Extract every line below that contains the string "Гитара", matching case exactly.

● ● ● ● ● ● ●

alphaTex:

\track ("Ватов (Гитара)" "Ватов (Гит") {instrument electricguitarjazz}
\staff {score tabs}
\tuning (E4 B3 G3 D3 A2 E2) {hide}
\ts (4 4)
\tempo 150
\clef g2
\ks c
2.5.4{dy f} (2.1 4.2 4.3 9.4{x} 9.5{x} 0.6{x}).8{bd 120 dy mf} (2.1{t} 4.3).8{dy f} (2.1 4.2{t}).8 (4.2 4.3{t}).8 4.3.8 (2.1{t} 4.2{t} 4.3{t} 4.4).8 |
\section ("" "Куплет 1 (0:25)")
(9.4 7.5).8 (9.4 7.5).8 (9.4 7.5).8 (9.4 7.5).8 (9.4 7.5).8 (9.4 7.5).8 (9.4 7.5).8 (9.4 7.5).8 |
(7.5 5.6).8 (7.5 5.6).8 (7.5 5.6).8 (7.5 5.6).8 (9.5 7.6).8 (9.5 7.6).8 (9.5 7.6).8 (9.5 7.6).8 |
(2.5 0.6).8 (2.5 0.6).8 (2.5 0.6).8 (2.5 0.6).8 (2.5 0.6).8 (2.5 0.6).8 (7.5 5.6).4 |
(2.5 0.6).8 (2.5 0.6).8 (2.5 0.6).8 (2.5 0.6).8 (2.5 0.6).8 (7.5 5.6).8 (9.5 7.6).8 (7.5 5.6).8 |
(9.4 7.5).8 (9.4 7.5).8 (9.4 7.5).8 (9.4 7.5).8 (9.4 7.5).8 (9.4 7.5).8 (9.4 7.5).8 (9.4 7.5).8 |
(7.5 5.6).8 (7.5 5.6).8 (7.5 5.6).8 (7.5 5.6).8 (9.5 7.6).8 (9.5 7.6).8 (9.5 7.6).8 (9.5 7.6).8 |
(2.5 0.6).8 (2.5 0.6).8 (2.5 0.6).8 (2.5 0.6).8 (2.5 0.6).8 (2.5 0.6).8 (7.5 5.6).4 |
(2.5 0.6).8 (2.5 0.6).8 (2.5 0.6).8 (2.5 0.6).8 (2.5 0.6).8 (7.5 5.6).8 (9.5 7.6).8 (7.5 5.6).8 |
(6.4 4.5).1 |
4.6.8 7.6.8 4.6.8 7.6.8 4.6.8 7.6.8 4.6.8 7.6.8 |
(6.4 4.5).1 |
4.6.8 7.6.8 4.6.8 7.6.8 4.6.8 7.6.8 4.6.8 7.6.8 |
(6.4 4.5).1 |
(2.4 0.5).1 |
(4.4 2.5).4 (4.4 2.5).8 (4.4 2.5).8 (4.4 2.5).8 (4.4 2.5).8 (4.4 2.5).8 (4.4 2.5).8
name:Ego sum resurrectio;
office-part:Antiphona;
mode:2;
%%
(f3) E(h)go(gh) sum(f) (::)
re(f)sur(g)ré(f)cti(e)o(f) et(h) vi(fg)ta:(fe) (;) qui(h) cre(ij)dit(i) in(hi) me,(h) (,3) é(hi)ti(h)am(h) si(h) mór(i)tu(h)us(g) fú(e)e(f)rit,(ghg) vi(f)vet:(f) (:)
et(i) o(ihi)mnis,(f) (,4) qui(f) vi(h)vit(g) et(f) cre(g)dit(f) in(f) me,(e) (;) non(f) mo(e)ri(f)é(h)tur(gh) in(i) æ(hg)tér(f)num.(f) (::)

● ● ● ● ● ● ●

Output for this exercise:
\track ("Ватов (Гитара)" "Ватов (Гит") {instrument electricguitarjazz}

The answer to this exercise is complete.